I think I have a solution for the readonly messages.

Message.java now includes the following header:

public abstract class Message {

private boolean readOnly;

protected Message(boolean noInit) {
this.readOnly = true;
}

public Message() {}
 protected void assertNotReadOnly() {
if (readOnly) {
throw new RuntimeException("Read only message!");
}
}

A generated message, HelloRequest, has:

public  final class HelloRequest extends com.google.protobuf.Message {
  public HelloRequest() {
    initFields();
  }
  private HelloRequest(boolean noInit) { super(true); }


All methods that can modify HelloRequest look like this:

  public void setName(java.lang.String value) {
    assertNotReadOnly();
    hasName = true;
    name_ = value;
  }

In other words, that example:

myMessage.getSubMessage().setFoo(1);

Would through an exception. just like
Collections.unmodifiableList(java.util.List)<http://java.sun.com/j2se/1.4.2/docs/api/java/util/Collections.html#unmodifiableList(java.util.List)>
 does.

Do you think this solves the problem?

On Fri, Mar 12, 2010 at 4:16 PM, Igor Gatis <igorga...@gmail.com> wrote:

>   myMessage.getSubMessage().setFoo(1);
>>
>
>> If they haven't previously called setSubMessage(new SubMessage()) then
>> this code will actually modify the shared default instance of SubMessage
>> which could cause all sorts of bugs around the system.  Have you considered
>> how to avoid this problem?
>>
>
> Uh, not really. But yeah, that's definitely a problem. Let me think about
> that. I'll get back to you when I have a solution for this problem.

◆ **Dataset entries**
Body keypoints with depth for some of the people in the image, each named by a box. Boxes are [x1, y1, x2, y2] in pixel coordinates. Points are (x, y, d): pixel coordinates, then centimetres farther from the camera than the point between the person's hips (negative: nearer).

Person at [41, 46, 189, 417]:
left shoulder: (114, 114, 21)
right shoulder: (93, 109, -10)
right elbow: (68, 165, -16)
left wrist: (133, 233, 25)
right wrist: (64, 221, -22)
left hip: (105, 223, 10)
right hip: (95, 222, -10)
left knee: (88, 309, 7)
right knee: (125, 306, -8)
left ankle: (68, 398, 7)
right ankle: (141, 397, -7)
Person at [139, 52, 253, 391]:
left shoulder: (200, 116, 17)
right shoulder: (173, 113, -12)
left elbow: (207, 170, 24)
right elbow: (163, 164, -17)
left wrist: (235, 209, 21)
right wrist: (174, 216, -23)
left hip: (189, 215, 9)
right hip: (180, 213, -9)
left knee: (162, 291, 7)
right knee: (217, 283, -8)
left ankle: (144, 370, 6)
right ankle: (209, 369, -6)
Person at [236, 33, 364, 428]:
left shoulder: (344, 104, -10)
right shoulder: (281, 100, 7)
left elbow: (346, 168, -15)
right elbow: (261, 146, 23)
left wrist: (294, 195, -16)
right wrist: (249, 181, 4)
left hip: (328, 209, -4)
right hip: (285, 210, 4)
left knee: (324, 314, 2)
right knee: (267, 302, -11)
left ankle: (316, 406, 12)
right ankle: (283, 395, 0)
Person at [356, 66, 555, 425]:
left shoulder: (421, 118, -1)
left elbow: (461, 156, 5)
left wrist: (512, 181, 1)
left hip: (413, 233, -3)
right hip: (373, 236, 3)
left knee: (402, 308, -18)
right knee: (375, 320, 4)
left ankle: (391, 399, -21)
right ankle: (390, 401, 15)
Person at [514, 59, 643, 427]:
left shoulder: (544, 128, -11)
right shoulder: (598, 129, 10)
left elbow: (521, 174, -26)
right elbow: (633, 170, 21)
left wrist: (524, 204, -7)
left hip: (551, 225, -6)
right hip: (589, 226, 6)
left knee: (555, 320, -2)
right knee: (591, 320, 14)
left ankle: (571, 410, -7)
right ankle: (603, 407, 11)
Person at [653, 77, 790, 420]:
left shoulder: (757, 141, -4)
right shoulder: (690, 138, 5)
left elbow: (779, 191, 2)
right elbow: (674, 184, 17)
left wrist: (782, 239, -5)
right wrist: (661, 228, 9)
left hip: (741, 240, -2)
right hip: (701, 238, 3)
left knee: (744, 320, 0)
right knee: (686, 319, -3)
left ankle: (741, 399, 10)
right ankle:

◆ **EXERCISE**
Continue the message about read-only protocol buffer messages, starting after its last line.

◆ **TASK RESULT**
>
>
>  So the bottom line is that I had to squeeze the runtime to get it as
>>> small as possible - this is a fully functional protobuf runtime
>>> implementation that occupies 26KB against 173KB of standard Java
>>> implementation.
>>>
>>
>> Did you start from the lite implementation or the full one?
>>
>> 26k is pretty impressive.
>>
>
> Yep, I though LITE_RUNTIME would solve all my problems but generics and
> for-each loops were a problem.
>
> Flattening the Message class has a few side effects I haven't noticed until
> I implemented equals() and hashCode() methods.
>
> A bad effect is that now that there is no way to handle fields in a generic
> way, these methods are generated for each message, which makes the size per
> message bigger. For a small set of messages, that's not a problem - and that
> is the most common scenario for J2ME apps.
>
> A good one is that obfuscators usually removed unused methods. If user
> never uses equals or hashCode, they will be selectively removed. That was
> not possible when AbstractMessage was there.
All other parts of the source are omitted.